A Paid Up Additions Rider by DEFINITION is: a rider that allows the owner of the life insurance contract to make additional cash contributions to the policy, resulting in a number of advantages that may include the addition of paid up life insurance, which increases the death benefit and cash value.
By including a paid-up additions rider ("PUA") and doing a IBC policy, you can create a way to purchases additional paid-up permanent life insurance with no proof of insurability, which in effect can increase the cash value and death benefit proportionately.
The additional paid up life insurance can also earn life insurance dividends, which compounds the cash value growth inside the policy. However, I should point out that paid up additions should not be confused with the paid up additions dividend option in a policy.
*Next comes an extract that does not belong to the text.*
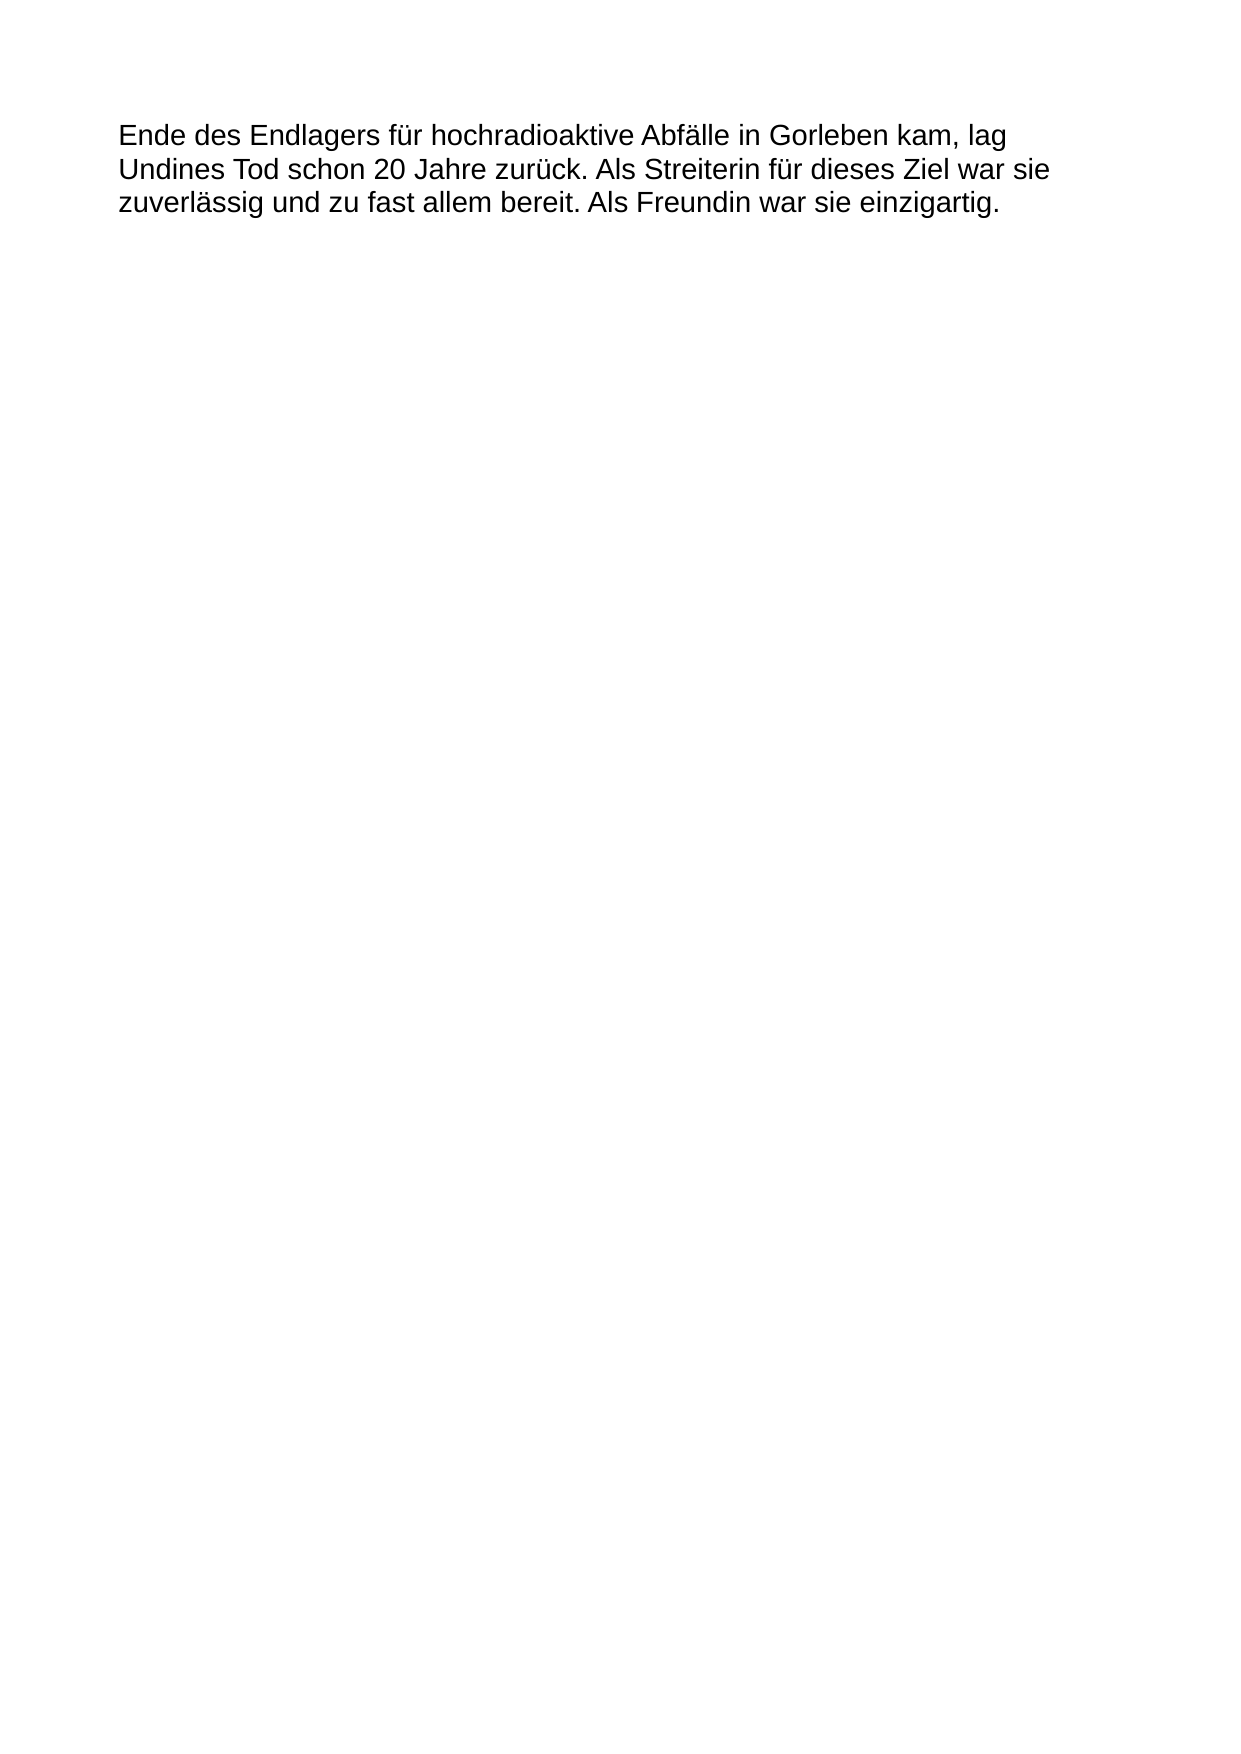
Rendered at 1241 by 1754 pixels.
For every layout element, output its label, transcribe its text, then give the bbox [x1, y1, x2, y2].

text Ende des Endlagers für hochradioaktive Abfälle in Gorleben kam, lag Undines Tod schon 20 Jahre zurück. Als Streiterin für dieses Ziel war sie zuverlässig und zu fast allem bereit. Als Freundin war sie einzigartig. [118, 118, 1122, 219]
The dividend option to purchase more paid up additions is another separate feature of the policy that must be added.
The key thing to understand about paid up additions, and the reason that it is a "game changer" is that it turns traditional life insurance policy design on its head, converting it from a "death benefit focused" product into a cash savings and accumulation asset.
As I've often pointed out, traditional policies focus on the "BASE PREMIUM" for maximum "DEATH BENEFIT" and thus are expensive an allow for SLOW cash accumulation. The PUA design; however, focuses on MINIMIZING DEATH BENEFIT and MAXIMIZING CASH put into the policy. As a cool twist, this can also grow your death benefit.